Problem:
Nothing may be left out of the listing below but its images; repeat the rest exactly.

Dataset content:
+ + + + +
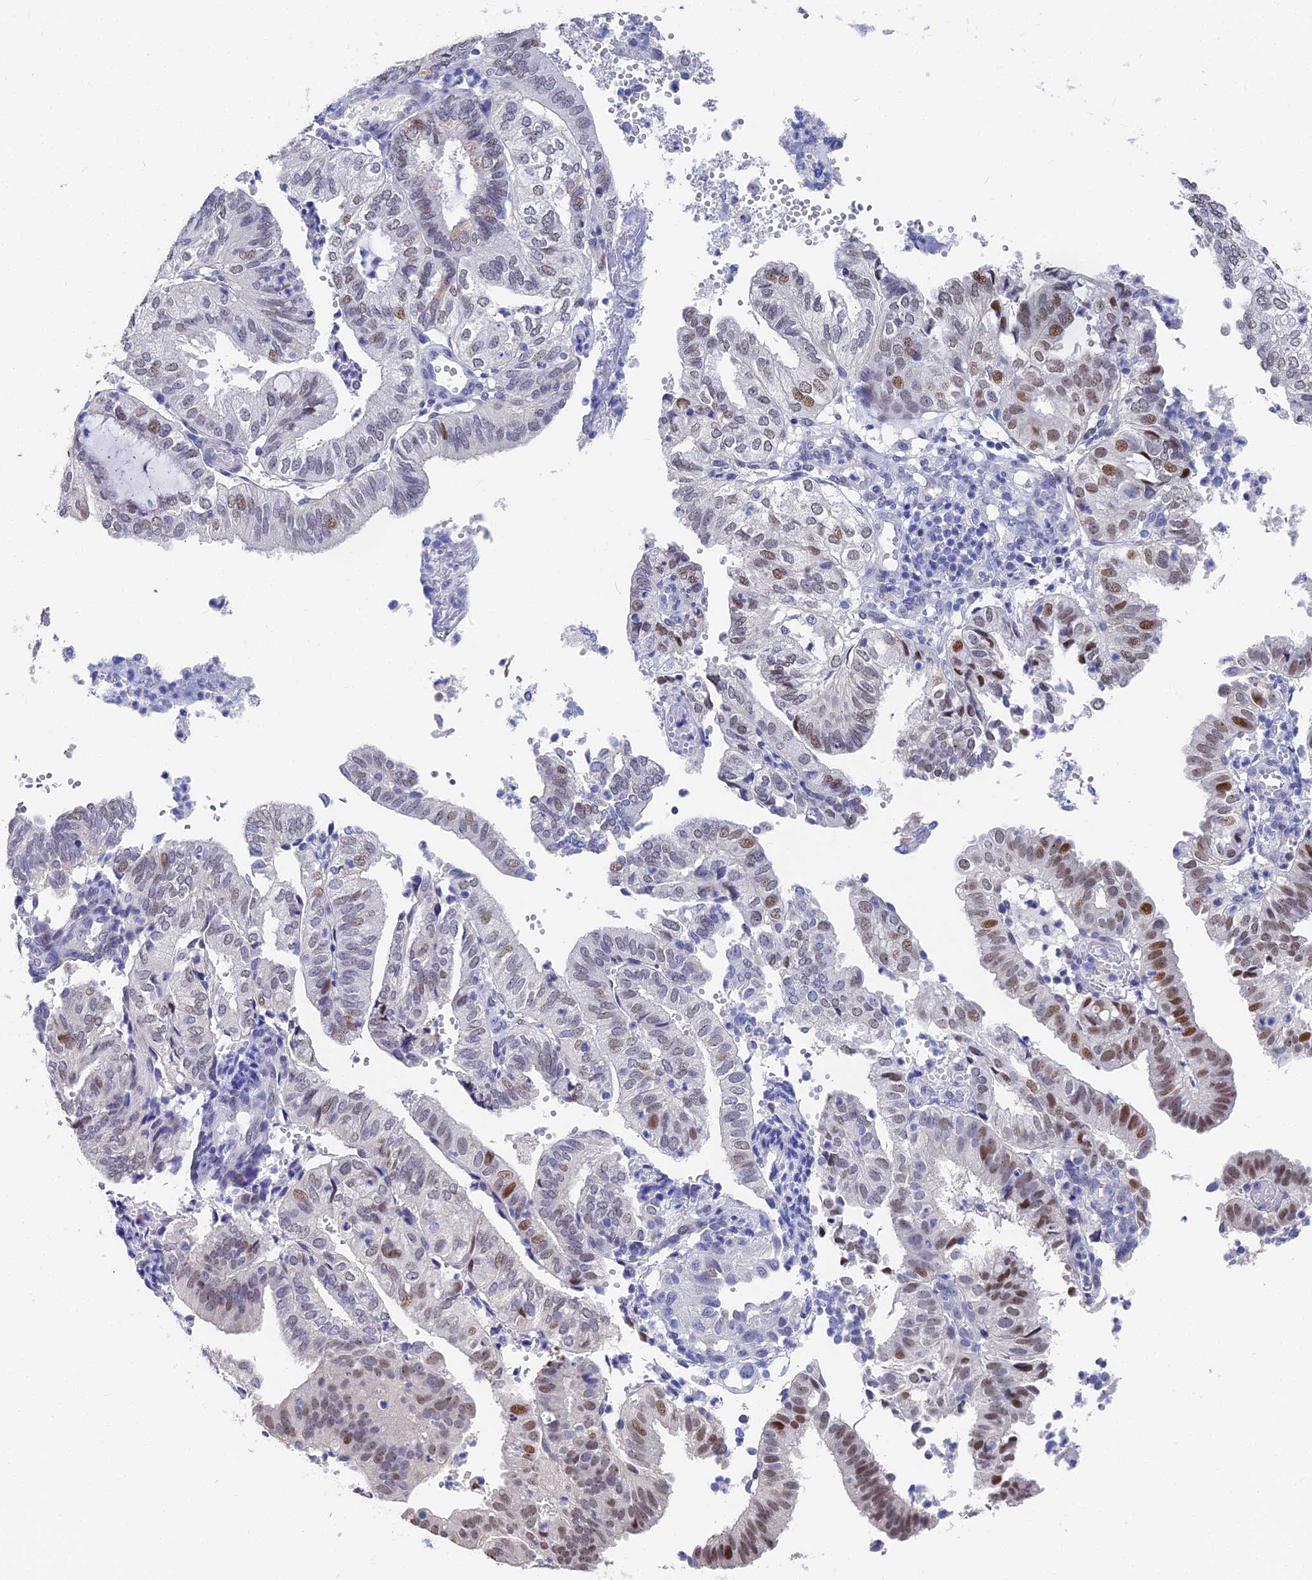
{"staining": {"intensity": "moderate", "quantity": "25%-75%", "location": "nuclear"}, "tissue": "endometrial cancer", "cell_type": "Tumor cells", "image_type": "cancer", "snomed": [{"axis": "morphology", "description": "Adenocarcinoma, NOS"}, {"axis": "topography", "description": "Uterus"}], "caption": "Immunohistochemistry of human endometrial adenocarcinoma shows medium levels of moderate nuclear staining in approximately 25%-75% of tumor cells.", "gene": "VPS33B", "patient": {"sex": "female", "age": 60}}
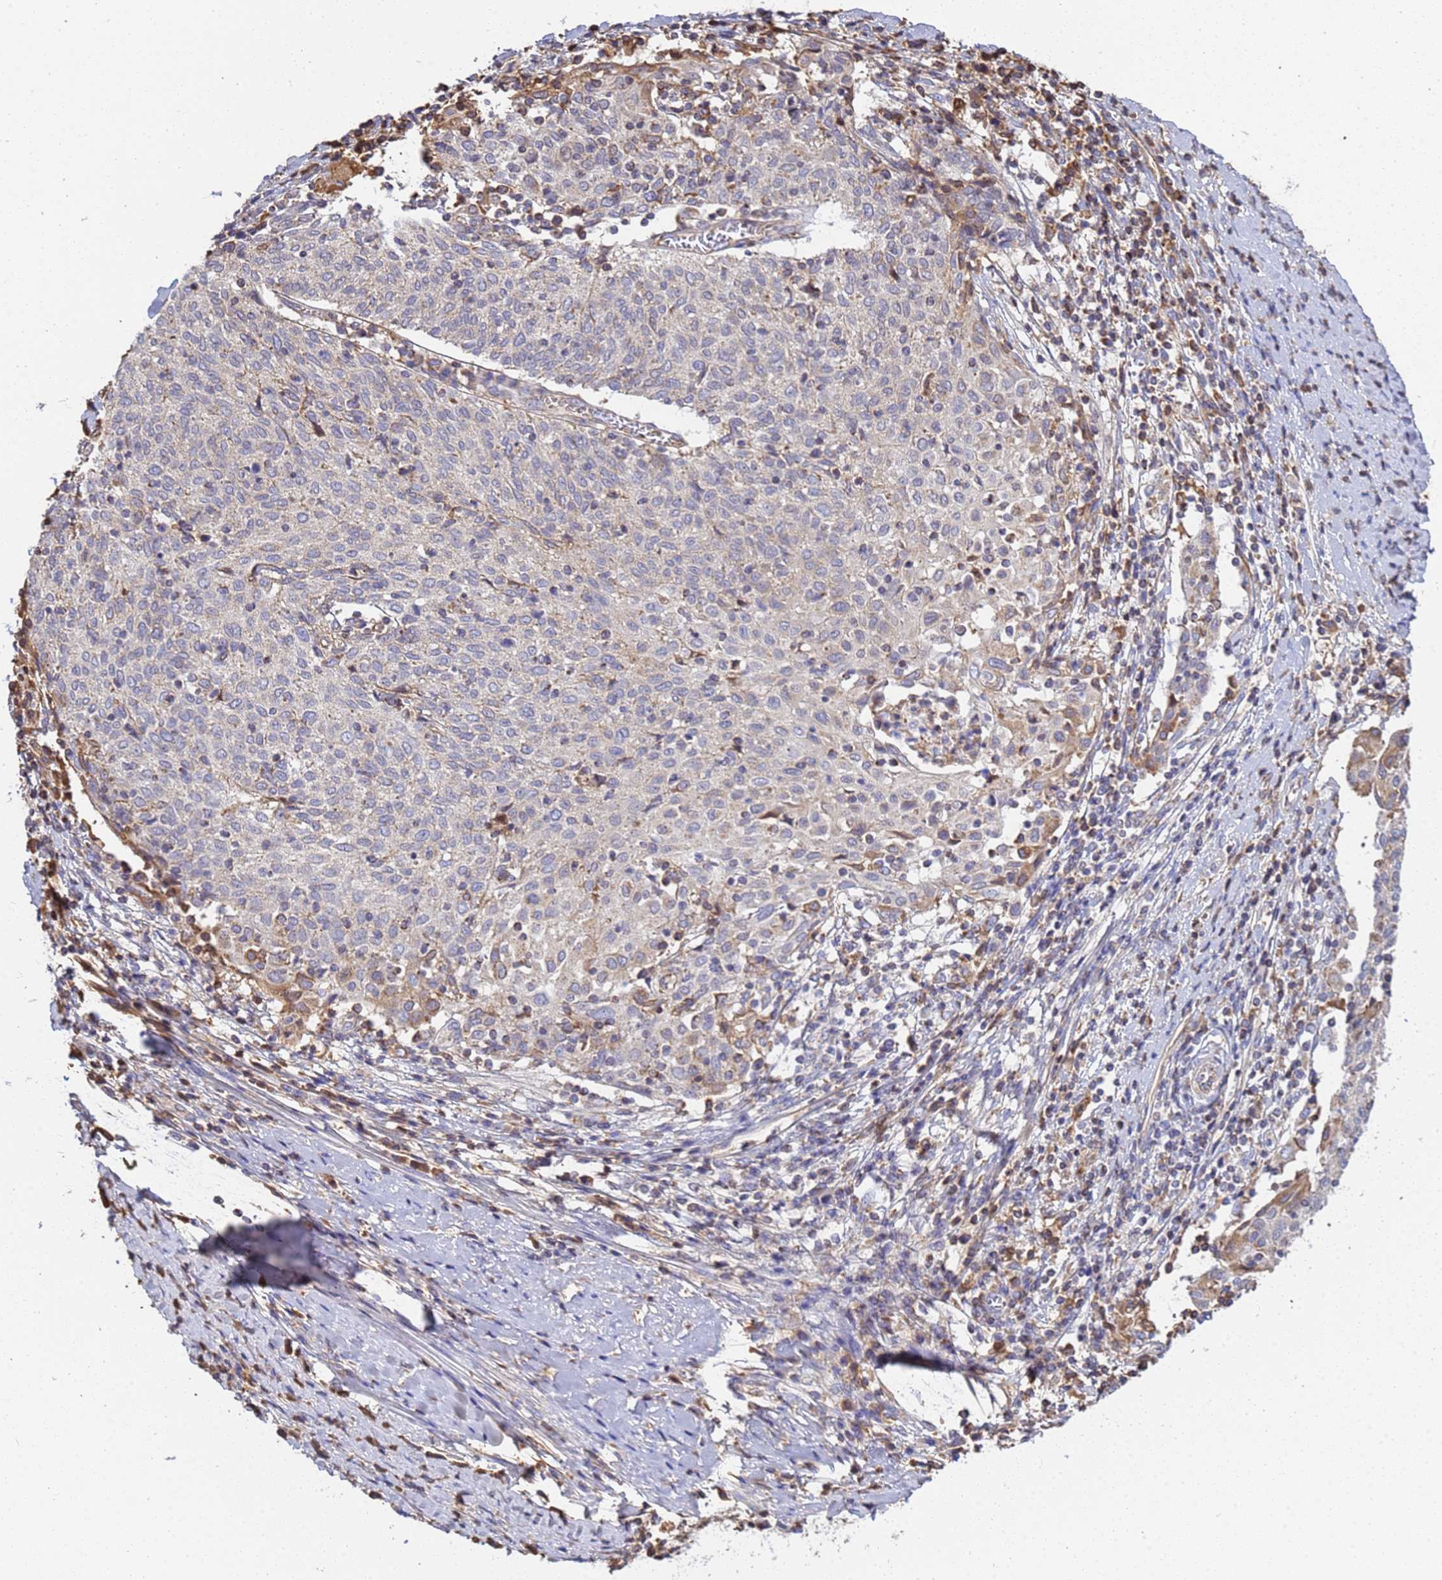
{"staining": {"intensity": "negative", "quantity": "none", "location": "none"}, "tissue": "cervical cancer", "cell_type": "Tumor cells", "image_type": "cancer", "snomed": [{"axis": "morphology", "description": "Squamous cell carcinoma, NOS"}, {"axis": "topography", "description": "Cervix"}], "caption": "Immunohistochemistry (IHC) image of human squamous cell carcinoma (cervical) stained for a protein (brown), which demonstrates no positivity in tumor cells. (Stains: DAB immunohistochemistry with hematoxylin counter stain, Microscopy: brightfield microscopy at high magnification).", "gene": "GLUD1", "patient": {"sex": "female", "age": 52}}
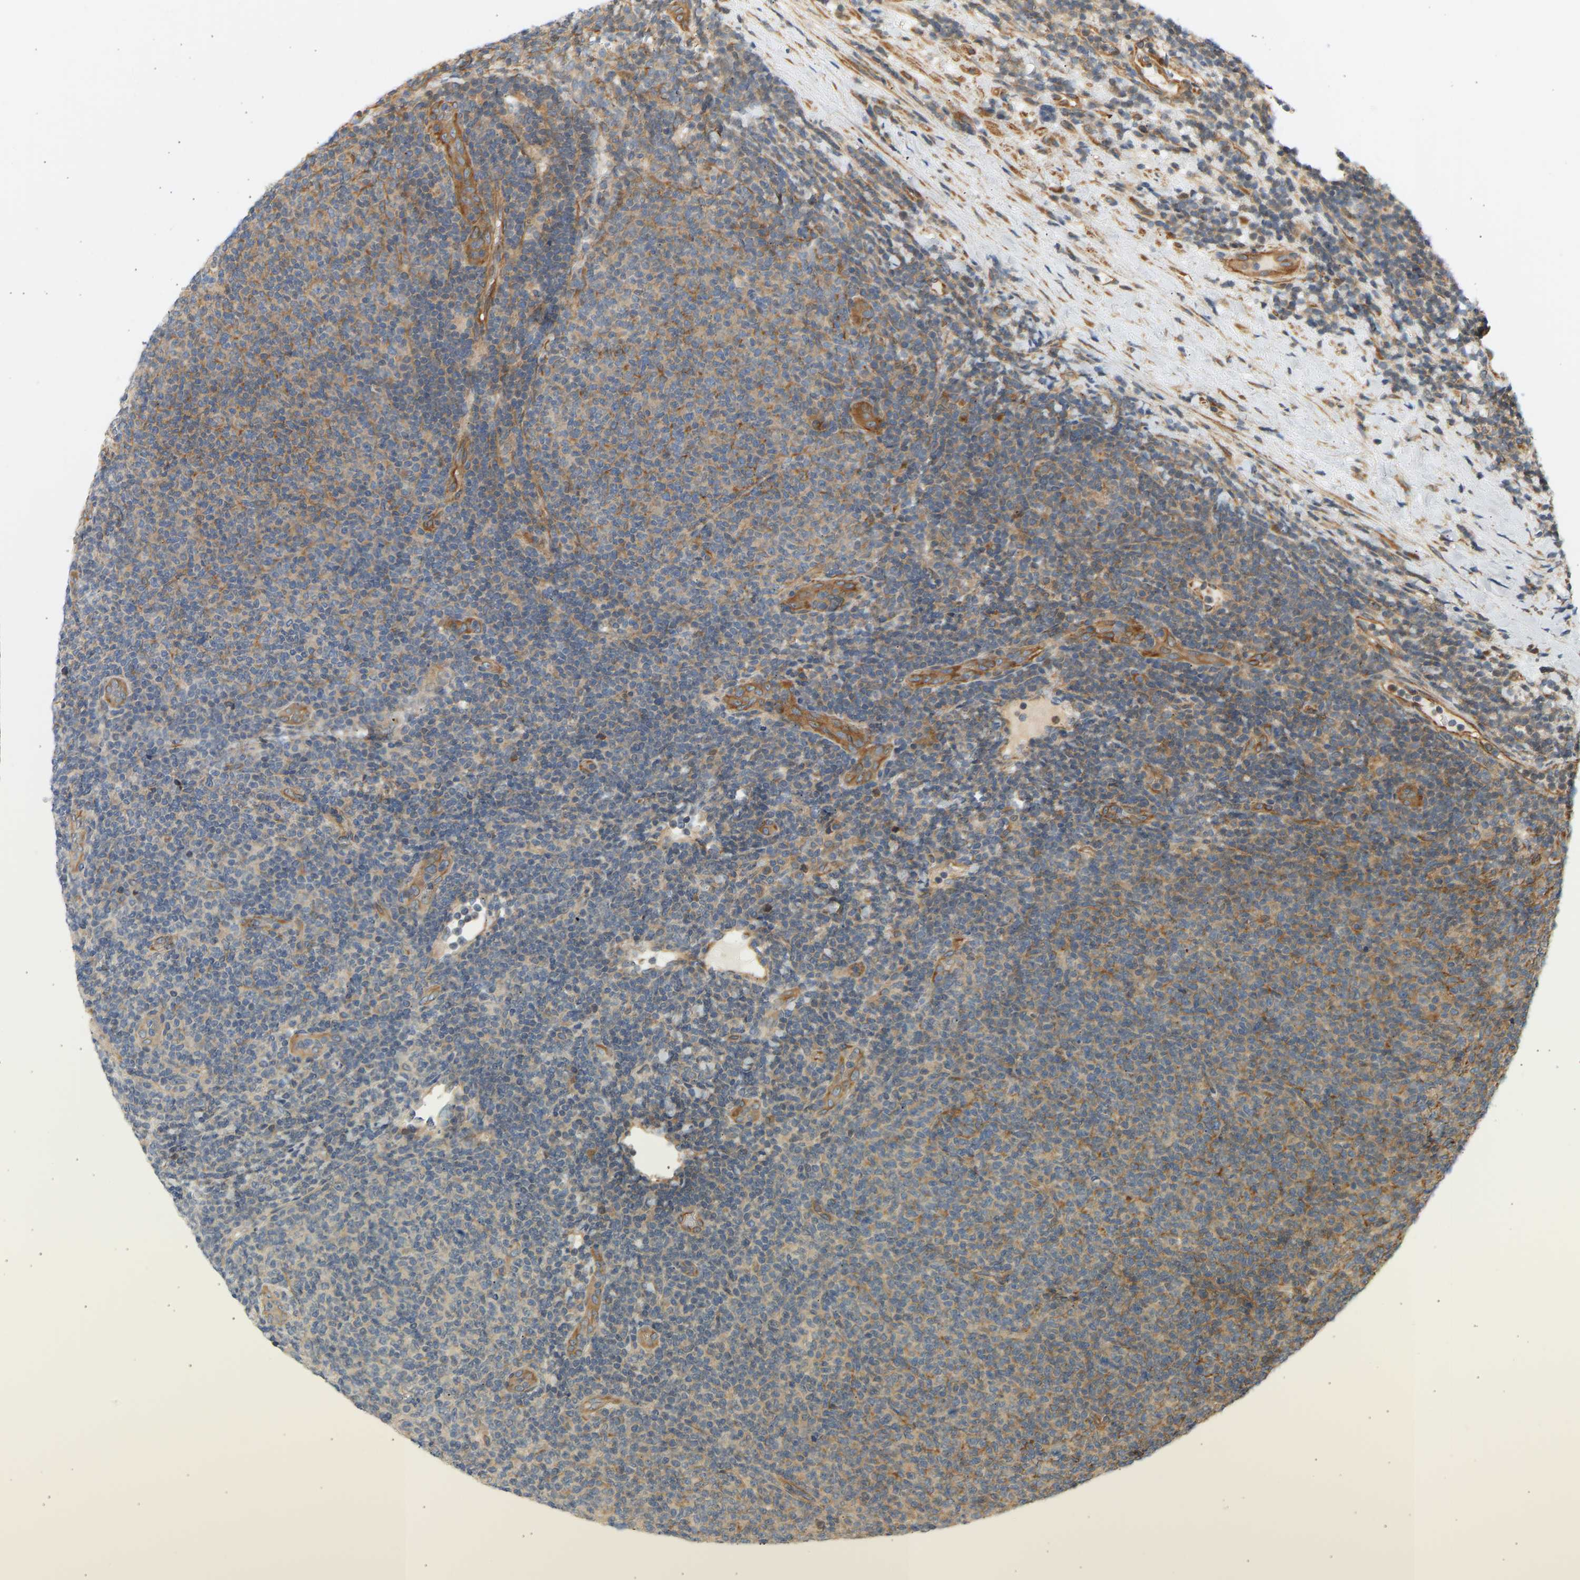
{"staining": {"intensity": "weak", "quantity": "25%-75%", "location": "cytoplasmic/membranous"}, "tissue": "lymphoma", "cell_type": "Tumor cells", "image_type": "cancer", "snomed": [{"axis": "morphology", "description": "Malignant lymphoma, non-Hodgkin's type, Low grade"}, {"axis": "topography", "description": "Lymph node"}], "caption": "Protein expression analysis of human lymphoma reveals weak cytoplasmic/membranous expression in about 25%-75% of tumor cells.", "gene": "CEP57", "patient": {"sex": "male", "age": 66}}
+ + + + +
Task response:
{"staining": {"intensity": "moderate", "quantity": "25%-75%", "location": "nuclear"}, "tissue": "endometrial cancer", "cell_type": "Tumor cells", "image_type": "cancer", "snomed": [{"axis": "morphology", "description": "Adenocarcinoma, NOS"}, {"axis": "topography", "description": "Uterus"}], "caption": "Immunohistochemistry of human endometrial adenocarcinoma shows medium levels of moderate nuclear staining in approximately 25%-75% of tumor cells.", "gene": "VPS33B", "patient": {"sex": "female", "age": 60}}
{"staining": {"intensity": "negative", "quantity": "none", "location": "none"}, "tissue": "cervical cancer", "cell_type": "Tumor cells", "image_type": "cancer", "snomed": [{"axis": "morphology", "description": "Squamous cell carcinoma, NOS"}, {"axis": "topography", "description": "Cervix"}], "caption": "Immunohistochemistry (IHC) image of human squamous cell carcinoma (cervical) stained for a protein (brown), which demonstrates no positivity in tumor cells. (Stains: DAB immunohistochemistry with hematoxylin counter stain, Microscopy: brightfield microscopy at high magnification).", "gene": "GLUD1", "patient": {"sex": "female", "age": 52}}
{"staining": {"intensity": "weak", "quantity": "25%-75%", "location": "cytoplasmic/membranous"}, "tissue": "lymphoma", "cell_type": "Tumor cells", "image_type": "cancer", "snomed": [{"axis": "morphology", "description": "Malignant lymphoma, non-Hodgkin's type, Low grade"}, {"axis": "topography", "description": "Lymph node"}], "caption": "Protein expression analysis of human lymphoma reveals weak cytoplasmic/membranous expression in about 25%-75% of tumor cells.", "gene": "CEP57", "patient": {"sex": "male", "age": 66}}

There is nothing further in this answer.